2 Shock
Classification of Shock
Septic Shock
Sepsis is defined as the presence of the systemic inflammatory response syndrome (SIRS) caused by a presumed or confirmed infection (Box 2-1). Sepsis may occur because of bacterial, viral, fungal, or parasitic infections. Septic shock is defined as sepsis and cardiovascular dysfunction. Classifying septic shock may be difficult because of the developmental variability in physiologic response to sepsis. A clinical picture consistent with hypovolemic, distributive, or cardiogenic shock may be present in a child with sepsis. Additionally, studies have demonstrated that the cardiovascular pathophysiology of children with sepsis can evolve over time, and the adjustment of hemodynamic therapy is commonly necessary.
Box 2-1
Systemic Inflammatory Response Syndrome Criteria
Adapted from American Academy of Pediatrics and American Heart Association. Pediatric Advanced Life Support. Dallas, 2006, AHA.

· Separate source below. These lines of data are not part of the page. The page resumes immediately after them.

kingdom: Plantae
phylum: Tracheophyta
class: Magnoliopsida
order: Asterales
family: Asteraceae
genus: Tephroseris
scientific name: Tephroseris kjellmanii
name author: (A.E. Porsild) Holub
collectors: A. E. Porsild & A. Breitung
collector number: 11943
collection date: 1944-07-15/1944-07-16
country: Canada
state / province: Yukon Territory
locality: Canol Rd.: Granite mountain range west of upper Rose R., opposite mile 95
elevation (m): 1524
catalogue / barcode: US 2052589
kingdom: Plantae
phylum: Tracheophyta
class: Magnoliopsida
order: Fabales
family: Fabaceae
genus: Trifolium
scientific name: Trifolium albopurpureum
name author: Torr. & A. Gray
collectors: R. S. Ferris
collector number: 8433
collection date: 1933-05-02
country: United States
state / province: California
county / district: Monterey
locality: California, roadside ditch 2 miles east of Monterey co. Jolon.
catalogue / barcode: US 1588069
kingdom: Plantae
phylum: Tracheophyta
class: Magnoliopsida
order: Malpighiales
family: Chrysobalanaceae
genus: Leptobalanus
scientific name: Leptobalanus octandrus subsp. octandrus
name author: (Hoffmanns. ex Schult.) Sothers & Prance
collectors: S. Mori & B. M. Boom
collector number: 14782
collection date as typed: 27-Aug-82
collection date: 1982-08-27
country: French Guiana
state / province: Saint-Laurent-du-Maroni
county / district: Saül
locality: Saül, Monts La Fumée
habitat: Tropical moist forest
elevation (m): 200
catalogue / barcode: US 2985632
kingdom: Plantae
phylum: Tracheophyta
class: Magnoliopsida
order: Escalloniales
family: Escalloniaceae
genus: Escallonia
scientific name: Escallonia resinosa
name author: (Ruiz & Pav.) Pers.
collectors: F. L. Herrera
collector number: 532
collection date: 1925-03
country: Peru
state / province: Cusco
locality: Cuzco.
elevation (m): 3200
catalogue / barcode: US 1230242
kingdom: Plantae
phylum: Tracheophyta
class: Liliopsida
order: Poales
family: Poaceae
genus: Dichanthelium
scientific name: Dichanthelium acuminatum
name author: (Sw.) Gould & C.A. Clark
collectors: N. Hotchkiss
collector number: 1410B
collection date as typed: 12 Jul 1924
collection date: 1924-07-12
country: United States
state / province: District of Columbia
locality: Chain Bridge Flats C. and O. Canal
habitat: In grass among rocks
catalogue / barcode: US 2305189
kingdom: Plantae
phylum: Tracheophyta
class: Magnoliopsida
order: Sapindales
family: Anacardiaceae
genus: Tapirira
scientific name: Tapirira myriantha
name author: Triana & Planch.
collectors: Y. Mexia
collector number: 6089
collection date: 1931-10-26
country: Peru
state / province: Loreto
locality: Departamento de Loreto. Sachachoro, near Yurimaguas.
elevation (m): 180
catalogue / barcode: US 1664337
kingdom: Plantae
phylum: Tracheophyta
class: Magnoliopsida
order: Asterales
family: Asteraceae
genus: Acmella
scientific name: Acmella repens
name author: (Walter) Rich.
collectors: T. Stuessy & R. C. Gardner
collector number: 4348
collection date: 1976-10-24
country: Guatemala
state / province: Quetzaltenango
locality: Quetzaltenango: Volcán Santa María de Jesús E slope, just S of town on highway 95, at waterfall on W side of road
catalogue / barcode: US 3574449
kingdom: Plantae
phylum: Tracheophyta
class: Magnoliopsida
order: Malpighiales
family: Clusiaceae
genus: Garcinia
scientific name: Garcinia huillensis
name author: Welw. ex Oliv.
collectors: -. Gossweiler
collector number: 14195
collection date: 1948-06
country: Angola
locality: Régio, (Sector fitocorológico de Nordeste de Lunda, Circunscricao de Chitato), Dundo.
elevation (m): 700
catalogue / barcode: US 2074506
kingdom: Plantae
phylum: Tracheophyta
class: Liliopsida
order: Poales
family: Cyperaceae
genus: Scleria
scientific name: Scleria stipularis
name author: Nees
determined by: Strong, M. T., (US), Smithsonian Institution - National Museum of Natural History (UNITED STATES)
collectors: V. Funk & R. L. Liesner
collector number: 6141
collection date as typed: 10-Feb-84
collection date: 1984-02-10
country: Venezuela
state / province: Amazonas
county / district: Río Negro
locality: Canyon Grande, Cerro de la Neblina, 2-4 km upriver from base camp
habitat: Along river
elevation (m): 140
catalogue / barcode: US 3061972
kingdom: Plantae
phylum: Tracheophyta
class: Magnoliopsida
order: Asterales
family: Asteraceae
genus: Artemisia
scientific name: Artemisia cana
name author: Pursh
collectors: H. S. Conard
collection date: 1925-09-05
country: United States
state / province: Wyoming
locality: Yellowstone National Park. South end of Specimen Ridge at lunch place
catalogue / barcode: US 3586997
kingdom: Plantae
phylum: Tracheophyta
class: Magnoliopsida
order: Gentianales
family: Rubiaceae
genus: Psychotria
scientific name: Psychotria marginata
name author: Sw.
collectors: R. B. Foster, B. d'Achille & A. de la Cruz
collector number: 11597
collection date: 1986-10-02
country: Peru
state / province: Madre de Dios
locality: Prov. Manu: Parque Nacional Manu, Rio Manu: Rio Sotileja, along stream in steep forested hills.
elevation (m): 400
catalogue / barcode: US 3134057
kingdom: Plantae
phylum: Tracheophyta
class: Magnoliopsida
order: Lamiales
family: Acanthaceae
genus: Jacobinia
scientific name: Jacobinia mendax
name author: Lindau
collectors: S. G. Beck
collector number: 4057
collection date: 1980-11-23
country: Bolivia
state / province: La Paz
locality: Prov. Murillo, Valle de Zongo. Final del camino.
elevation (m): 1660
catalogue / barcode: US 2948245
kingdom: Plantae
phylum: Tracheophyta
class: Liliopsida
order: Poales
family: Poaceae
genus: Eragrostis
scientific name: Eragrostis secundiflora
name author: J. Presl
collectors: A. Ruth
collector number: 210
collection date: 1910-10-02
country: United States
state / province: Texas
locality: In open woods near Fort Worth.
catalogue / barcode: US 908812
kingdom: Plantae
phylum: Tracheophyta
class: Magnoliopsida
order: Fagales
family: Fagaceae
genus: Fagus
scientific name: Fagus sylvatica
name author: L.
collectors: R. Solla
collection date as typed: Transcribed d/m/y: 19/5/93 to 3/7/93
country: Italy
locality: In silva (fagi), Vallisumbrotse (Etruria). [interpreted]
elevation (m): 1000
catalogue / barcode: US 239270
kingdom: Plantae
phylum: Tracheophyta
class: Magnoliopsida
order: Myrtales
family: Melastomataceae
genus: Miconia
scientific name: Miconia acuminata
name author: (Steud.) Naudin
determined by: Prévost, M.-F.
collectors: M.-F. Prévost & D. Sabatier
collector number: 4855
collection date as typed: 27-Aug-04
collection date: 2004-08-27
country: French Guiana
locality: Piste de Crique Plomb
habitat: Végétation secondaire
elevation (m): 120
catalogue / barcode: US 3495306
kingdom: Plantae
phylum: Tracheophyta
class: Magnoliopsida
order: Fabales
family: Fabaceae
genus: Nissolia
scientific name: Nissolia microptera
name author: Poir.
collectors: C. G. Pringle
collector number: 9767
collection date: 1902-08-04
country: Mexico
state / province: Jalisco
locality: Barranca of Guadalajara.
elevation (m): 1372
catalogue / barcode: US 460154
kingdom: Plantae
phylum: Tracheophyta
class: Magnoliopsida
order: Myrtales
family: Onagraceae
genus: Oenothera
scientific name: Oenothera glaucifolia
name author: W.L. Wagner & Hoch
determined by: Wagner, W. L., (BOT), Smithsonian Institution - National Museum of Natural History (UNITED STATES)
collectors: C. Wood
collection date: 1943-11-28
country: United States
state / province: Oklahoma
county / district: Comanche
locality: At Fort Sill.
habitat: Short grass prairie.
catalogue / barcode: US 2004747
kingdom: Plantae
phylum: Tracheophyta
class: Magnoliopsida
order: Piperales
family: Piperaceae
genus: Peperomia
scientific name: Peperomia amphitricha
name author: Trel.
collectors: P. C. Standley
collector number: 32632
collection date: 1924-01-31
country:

Clinical Manifestations and Evaluation
Shock remains a clinical diagnosis (Figure 2-1). Early recognition of the clinical signs of shock (including familiarity with normal ranges for vital signs by age; see Chapter 1) should lead to directed management. An accurate history should be obtained from the family and, if possible, the child, simultaneously with treatment initiation.
Management
General Principles
Early recognition of compensated shock is critical to ensuring appropriate and expedient therapy. Initial therapy of shock is universal, regardless of the cause of the shock state, with the goals of optimizing blood oxygen content, improving cardiac output, reducing oxygen demand, and correcting metabolic abnormalities (Figure 2-2). General principles of resuscitation should be applied immediately on presentation to medical care (see Chapter 1). Ultimately, after initial management has commenced, correction of the underlying cause is essential (e.g., stopping blood loss in hemorrhagic shock, antibiotics for shock caused by bacterial infection).
Circulatory Support
Table 2-1 outlines commonly used vasoactive agents, their targeted receptors, and their hemodynamic effects. Data are varied on the choice of initial agent; current recommendations from the American College of Critical Care Medicine state that dopamine, epinephrine, or norepinephrine may be appropriate first-line therapy for septic shock, provided they are administered through a central venous catheter. Dopamine or low-dose epinephrine may be given via a peripheral vein while central venous access is obtained.
Special Circumstances: Shock in Neonates
When faced with a neonate with shock, early consideration should be given to ductal-dependent congenital heart disease. Lesions marked by ductal-dependent systemic blood flow, such as aortic stenosis, hypoplastic left heart syndrome, coarctation of the aorta, and interrupted aortic arch, may present as shock in the neonatal period (see Chapter 44). Infants with these lesions depend on blood flow from the pulmonary artery across the ductus arteriosus into the aorta for perfusion of all or part of the systemic circulation. Although this is deoxygenated blood, the oxygen content is sufficient to meet the metabolic demands of the tissues. Therefore, when the ductus arteriosus closes, circulatory failure and tissue hypoxia occur.